Exercise details: Reproduce the text of every one of the entries below word for word, omitting the pictures from your answer.

Saved entries
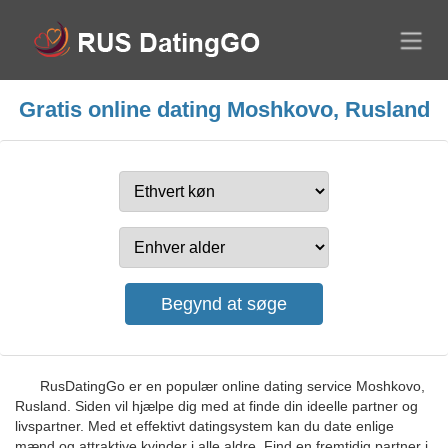
Gratis online dating Moshkovo, Rusland
RusDatingGo er en populær online dating service Moshkovo,
Rusland. Siden vil hjælpe dig med at finde din ideelle partner og
livspartner. Med et effektivt datingsystem kan du date enlige
mænd og attraktive kvinder i alle aldre. Find en fremtidig partner i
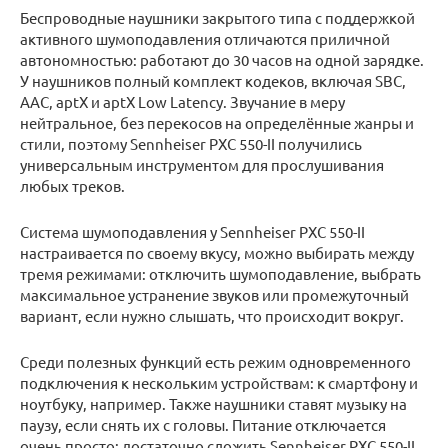
Беспроводные наушники закрытого типа с поддержкой
активного шумоподавления отличаются приличной
автономностью: работают до 30 часов на одной зарядке.
У наушников полный комплект кодеков, включая SBC,
AAC, aptX и aptX Low Latency. Звучание в меру
нейтральное, без перекосов на определённые жанры и
стили, поэтому Sennheiser PXC 550-II получились
универсальным инструментом для прослушивания
любых треков.
Система шумоподавления у Sennheiser PXC 550-II
настраивается по своему вкусу, можно выбирать между
тремя режимами: отключить шумоподавление, выбрать
максимальное устранение звуков или промежуточный
вариант, если нужно слышать, что происходит вокруг.
Среди полезных функций есть режим одновременного
подключения к нескольким устройствам: к смартфону и
ноутбуку, например. Также наушники ставят музыку на
паузу, если снять их с головы. Питание отключается
очень просто: достаточно сложить Sennheiser PXC 550-II.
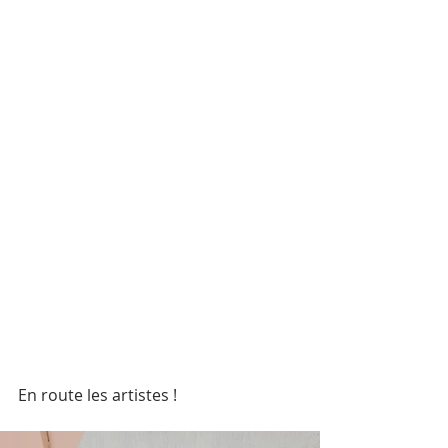
En route les artistes !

Result of the exercise:
Gratis online dating Moshkovo, Rusland
RusDatingGo er en populær online dating service Moshkovo,
Rusland. Siden vil hjælpe dig med at finde din ideelle partner og
livspartner. Med et effektivt datingsystem kan du date enlige
mænd og attraktive kvinder i alle aldre. Find en fremtidig partner i
Беспроводные наушники закрытого типа с поддержкой
активного шумоподавления отличаются приличной
автономностью: работают до 30 часов на одной зарядке.
У наушников полный комплект кодеков, включая SBC,
AAC, aptX и aptX Low Latency. Звучание в меру
нейтральное, без перекосов на определённые жанры и
стили, поэтому Sennheiser PXC 550-II получились
универсальным инструментом для прослушивания
любых треков.
Система шумоподавления у Sennheiser PXC 550-II
настраивается по своему вкусу, можно выбирать между
тремя режимами: отключить шумоподавление, выбрать
максимальное устранение звуков или промежуточный
вариант, если нужно слышать, что происходит вокруг.
Среди полезных функций есть режим одновременного
подключения к нескольким устройствам: к смартфону и
ноутбуку, например. Также наушники ставят музыку на
паузу, если снять их с головы. Питание отключается
очень просто: достаточно сложить Sennheiser PXC 550-II.
En route les artistes !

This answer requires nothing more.